Methodology and Definition of
Contribution to Performance:
Strategy Group attribution is approximate and has been derived
by allocating each trader book in the Fund to a single category. In
cases where a trader book has activity in more than one category,
the most relevant category has been selected.
The above strategies are categorised as follows:
“Macro”: multi-asset global markets, mainly directional
(for the Fund, the majority of risk in this category is in
rates)
“Systematic”: rules-based futures trading
“Rates”: developed interest rates markets
“FX”: global FX forwards and options
“Equity”: global equity markets including indices and
other derivatives
“Credit”: corporate and asset-backed indices, bonds and
CDS
“EMG”: global emerging markets
“Commodity”: liquid commodity futures and options
“Tender Offer”: repurchases under the tender offer
launched on 27 January 2017.
The information in this section has been provided to BHM by
BHCM
US
Private domestic economic activity in the US was very strong in
Q4. In particular, core retail sales rose at a torrid 9% annualised
pace in the last three months. Household spending looks to be
picking up speed with moderate income growth, brisk gains in
wealth, clean balance sheets, and positive sentiment. Similarly,
business investment is also on a solid footing. The acceleration in
these two key sectors suggests that the business cycle has more
room to run, despite entering its ninth year. Nevertheless, overall
real Gross Domestic Product (“GDP”) growth should be held below 3%
annualised in Q4 because of a sizable subtraction from trade.

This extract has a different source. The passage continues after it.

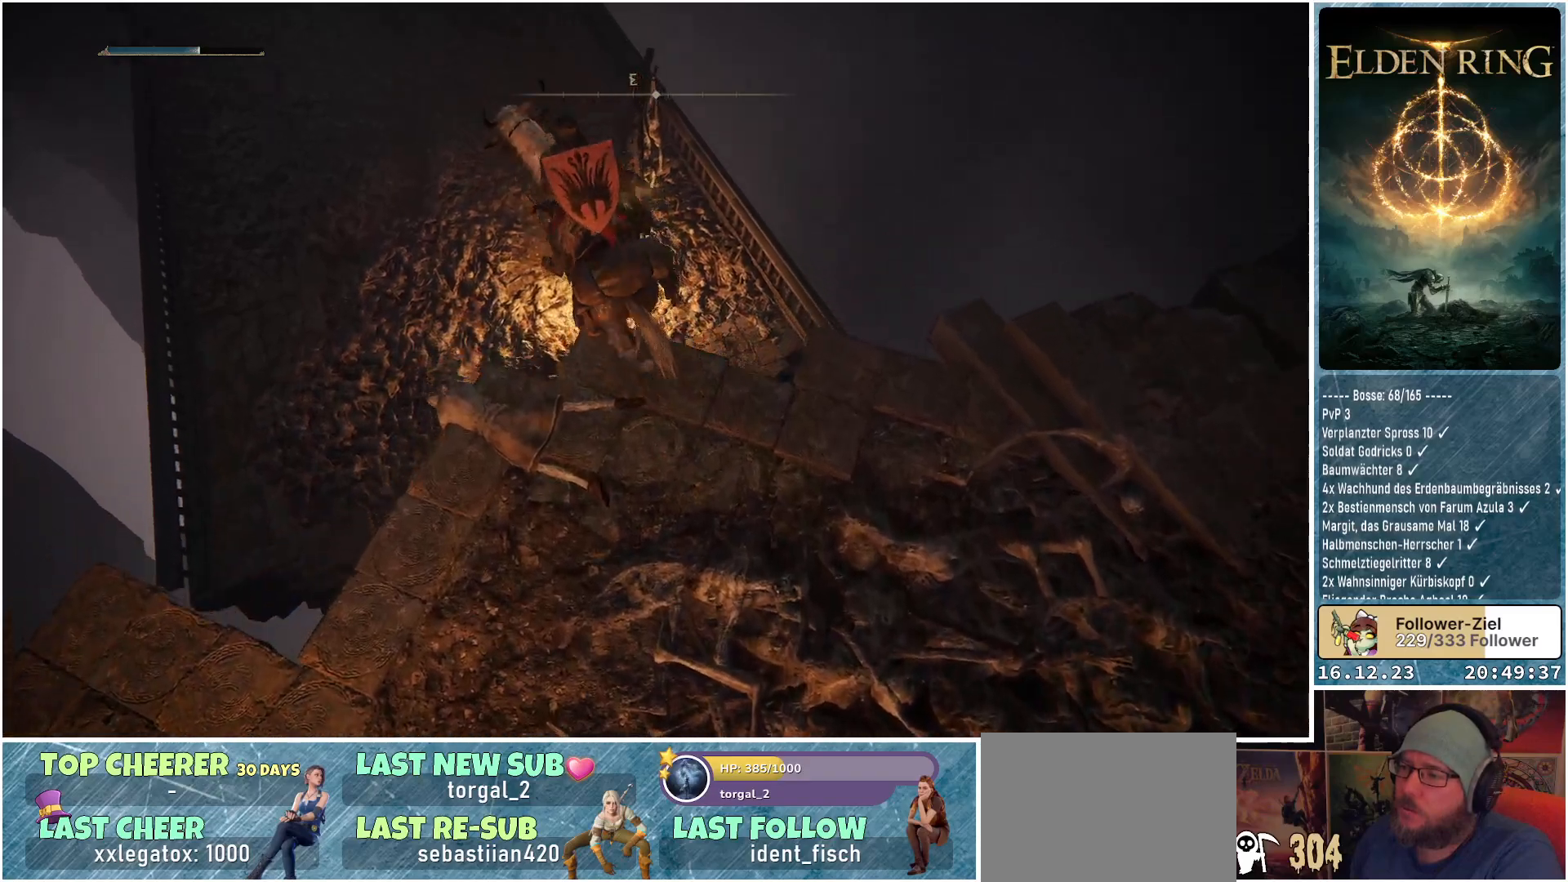
{"buttons": [], "left_stick": "up-left", "right_stick": "down-right", "events": [[383, "right_stick", "down-right"]]}
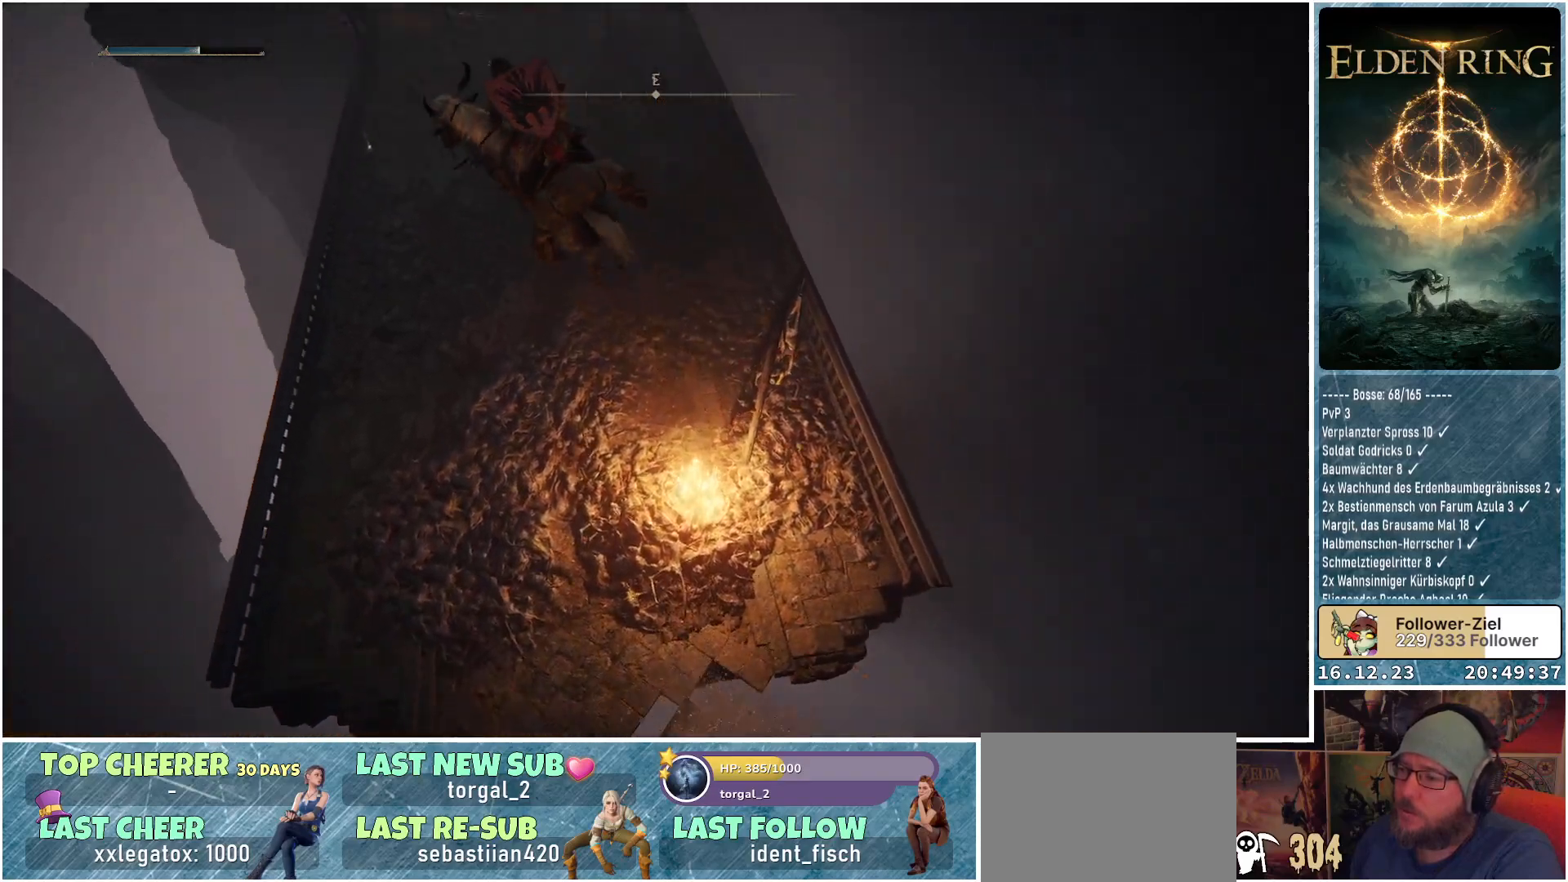
{"buttons": [], "left_stick": "up-left", "right_stick": "center", "events": [[183, "right_stick", "center"]]}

Although exports have risen, imports have increased by even
more.
Inflation has bottomed and is slowly moving up. Core consumer
price index inflation rose 0.3% in December, which helps allay some
of the concern that the low prints seen earlier in the year would
persist. When the weak numbers from last spring are no longer
included in the y/y figures, core inflation will move closer to the
Federal Reserve's 2% inflation target.
The labour market trod water in December. The unemployment rate
was unchanged at 4.1% and employment growth slowed. The seasonal
patterns in certain sectors, like retail, are difficult to pin down
during the holidays so it generally makes sense to average the
employment gains in November and December. On that basis, the
average monthly increase was an impressive 200,000. Wages did tick
up in December, rising 0.3% m/m which left the y/y change at 2.5%,
which is in line with subdued productivity trends during this
cycle.
In Washington, the President signed tax reform into law. The
Internal Revenue Service rushed to change withholding tables so
that individuals will see higher take home pay early in 2018. On
the business side, the cut in the corporate tax rate to 21% and the
wholesale reform of international tax rules immediately transforms
the US into the most competitive G-7 economy. Putting the pieces
together, economists raised their real GDP forecasts for the next
couple years providing a modest further boost to an already healthy
outlook. At her last press conference, Chair of the Federal Reserve
Janet Yellen raised rates but downplayed the improvement in the
incoming data and the impact of the tax reform. The median policy
maker still sees three rate hikes in 2018, which is the same
guidance they had been offering since late 2016.
UK
Although the UK economy has continued to evolve at a moderate
pace, there are signs that spare capacity has continued to erode.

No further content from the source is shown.